**Work instructions**
The answer must be every line of the records below that contains the word "Dirección".

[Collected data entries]
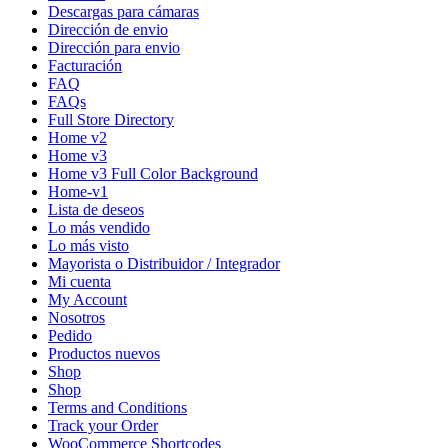
Descargas para cámaras
Dirección de envio
Dirección para envio
Facturación
FAQ
FAQs
Full Store Directory
Home v2
Home v3
Home v3 Full Color Background
Home-v1
Lista de deseos
Lo más vendido
Lo más visto
Mayorista o Distribuidor / Integrador
Mi cuenta
My Account
Nosotros
Pedido
Productos nuevos
Shop
Shop
Terms and Conditions
Track your Order
WooCommerce Shortcodes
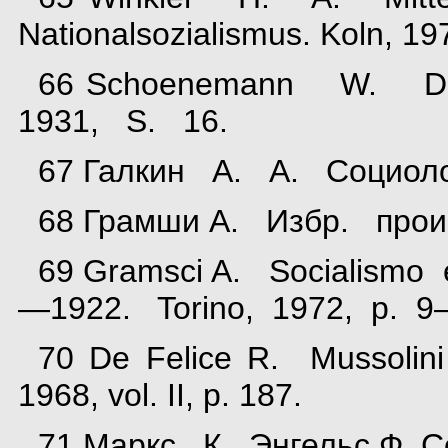
Nationalsozialismus. Koln, 197
66 Schoenemann W. Der 
1931, S. 16.
67 Галкин А. А. Социол
68 Грамши А. Избр. произ
69 Gramsci A. Socialismo 
—1922. Torino, 1972, p. 9
70 De Felice R. Mussolini
1968, vol. II, p. 187.
71 Маркс К., Энгельс Ф. Со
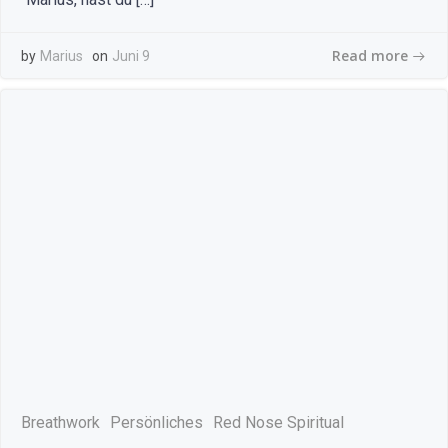
Read more
by
Marius
on
Juni 9
Breathwork
Persönliches
Red Nose Spiritual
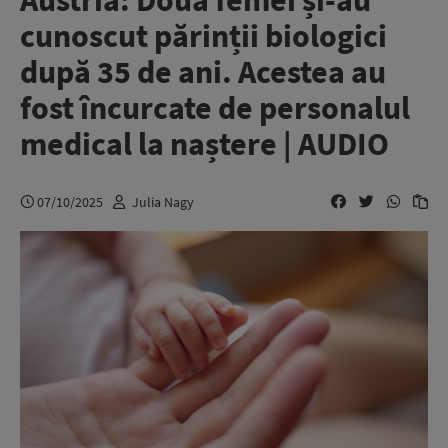
Austria: Două femei și-au
cunoscut părinții biologici
după 35 de ani. Acestea au
fost încurcate de personalul
medical la naștere | AUDIO
07/10/2025
Julia Nagy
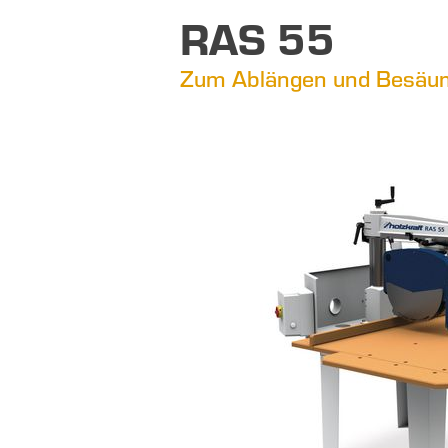
RAS 55
Zum Ablängen und Besäum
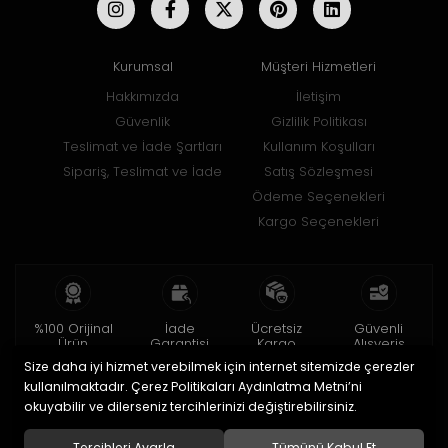
Kurumsal
Müşteri Hizmetleri
Hakkımızda
İletişim
Güvenlik
Gizlilik Politikası
Teslimat ve İade Şartları
Kullanım Koşulları
Sipariş, Teslimat ve İade
Satış Sözleşmesi
Ödeme Seçenekleri
Kargo Seçenekleri
%100 Orijinal
İade
Ücretsiz
Güvenli
Ürün
Garantisi
Kargo
Alışveriş
Size daha iyi hizmet verebilmek için internet sitemizde çerezler
2 yıl garanti
15 gün içinde
150 TL ve üzeri
256bit SSL ile
iade
kullanılmaktadır. Çerez Politikaları Aydınlatma Metni’ni
okuyabilir ve dilerseniz tercihlerinizi değiştirebilirsiniz.
© 2020
Uğur Aksesuar Saat
. Tüm hakları saklıdır.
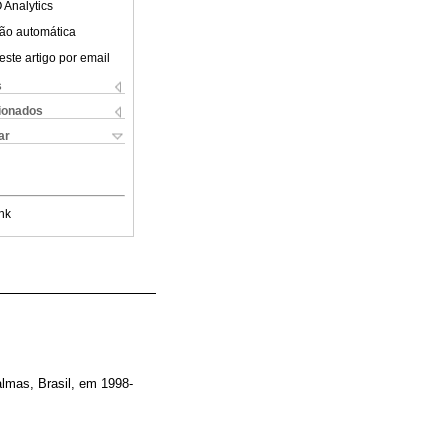
 Analytics
ão automática
este artigo por email
s
cionados
ar
nk
almas, Brasil, em 1998-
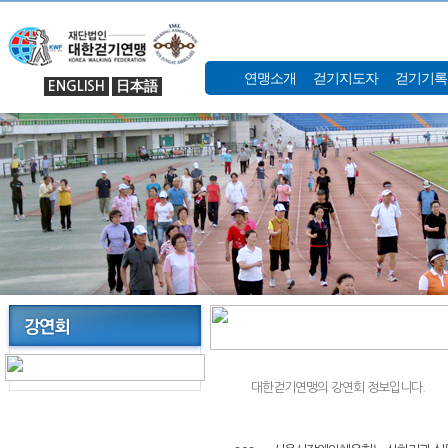
연맹소개
걷기지도자
걷기기록
ENGLISH
日本語
대한걷기연맹의 강연회 정보입니다.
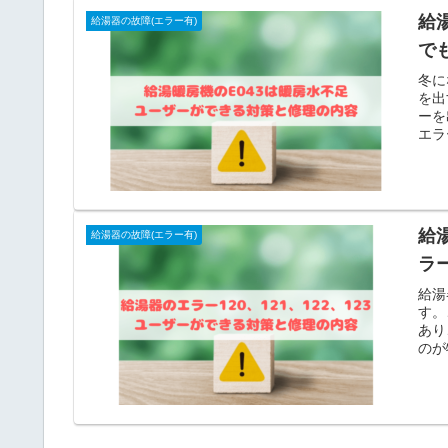
給
給湯器の故障(エラー有)
で
冬に
を出
ーを
エラ
給湯
給湯器の故障(エラー有)
ラ
給湯
す。
あり
のが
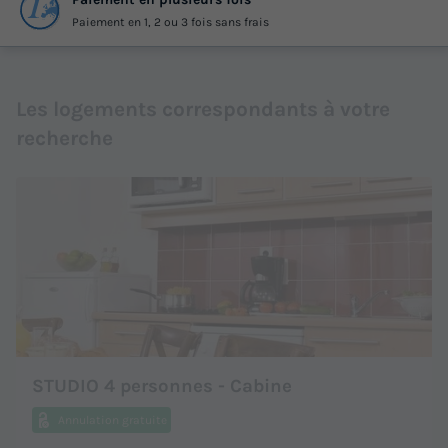
Paiement en 1, 2 ou 3 fois sans frais
Les logements correspondants à votre
recherche
STUDIO 4 personnes - Cabine
Annulation gratuite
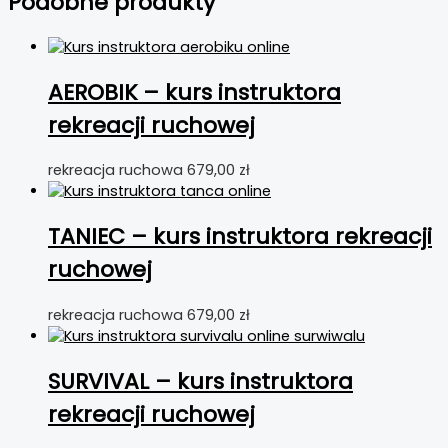
Podobne produkty
AEROBIK – kurs instruktora
rekreacji ruchowej
rekreacja ruchowa
679,00
zł
TANIEC – kurs instruktora rekreacji
ruchowej
rekreacja ruchowa
679,00
zł
SURVIVAL – kurs instruktora
rekreacji ruchowej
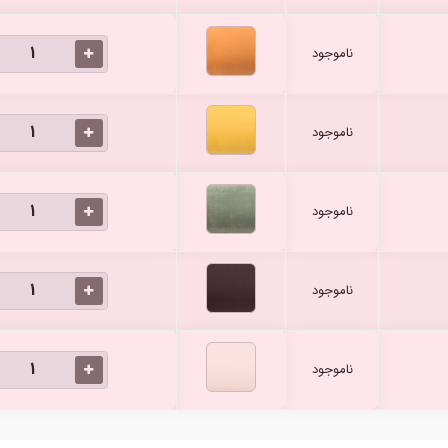
ناموجود
ناموجود
ناموجود
ناموجود
ناموجود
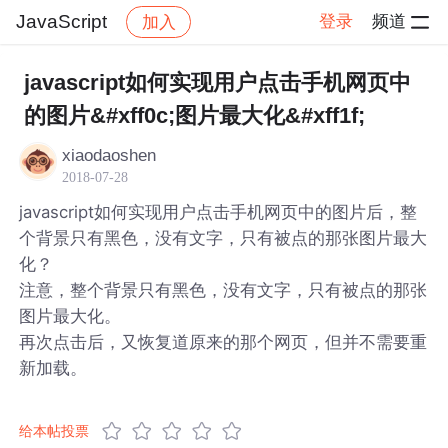
JavaScript
登录
频道
加入
帖子详情
社区
JavaScript
javascript如何实现用户点击手机网页中
的图片&#xff0c;图片最大化&#xff1f;
xiaodaoshen
2018-07-28
javascript如何实现用户点击手机网页中的图片后，整
个背景只有黑色，没有文字，只有被点的那张图片最大
化？
注意，整个背景只有黑色，没有文字，只有被点的那张
图片最大化。
再次点击后，又恢复道原来的那个网页，但并不需要重
新加载。
给本帖投票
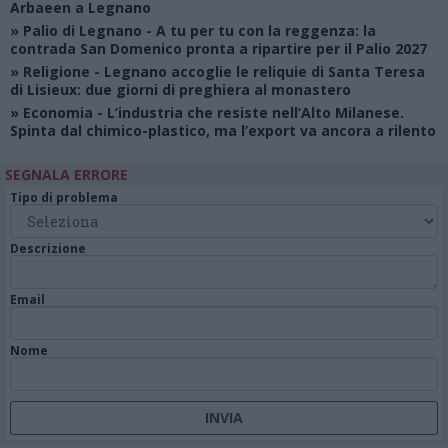
Arbaeen a Legnano
»
Palio di Legnano
- A tu per tu con la reggenza: la
contrada San Domenico pronta a ripartire per il Palio 2027
»
Religione
- Legnano accoglie le reliquie di Santa Teresa
di Lisieux: due giorni di preghiera al monastero
»
Economia
- L’industria che resiste nell’Alto Milanese.
Spinta dal chimico-plastico, ma l’export va ancora a rilento
SEGNALA ERRORE
Tipo di problema
Descrizione
Email
Nome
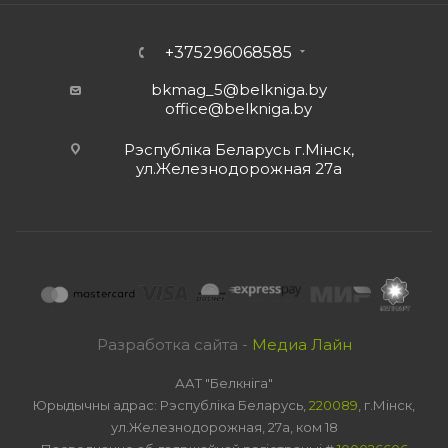
+375296068585
bkmag_5@belkniga.by
office@belkniga.by
Рэспубліка Беларусь г.Мінск,
ул.Железнодорожная 27а
Разработка сайта -
Медиа Лайн
ААТ "Белкніга"
Юрыдычны адрас: Рэспубліка Беларусь,
220089
, г.Мінск,
ул.Железнодорожная, 27а, ком 18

**Answer box**
Dirección de envio
Dirección para envio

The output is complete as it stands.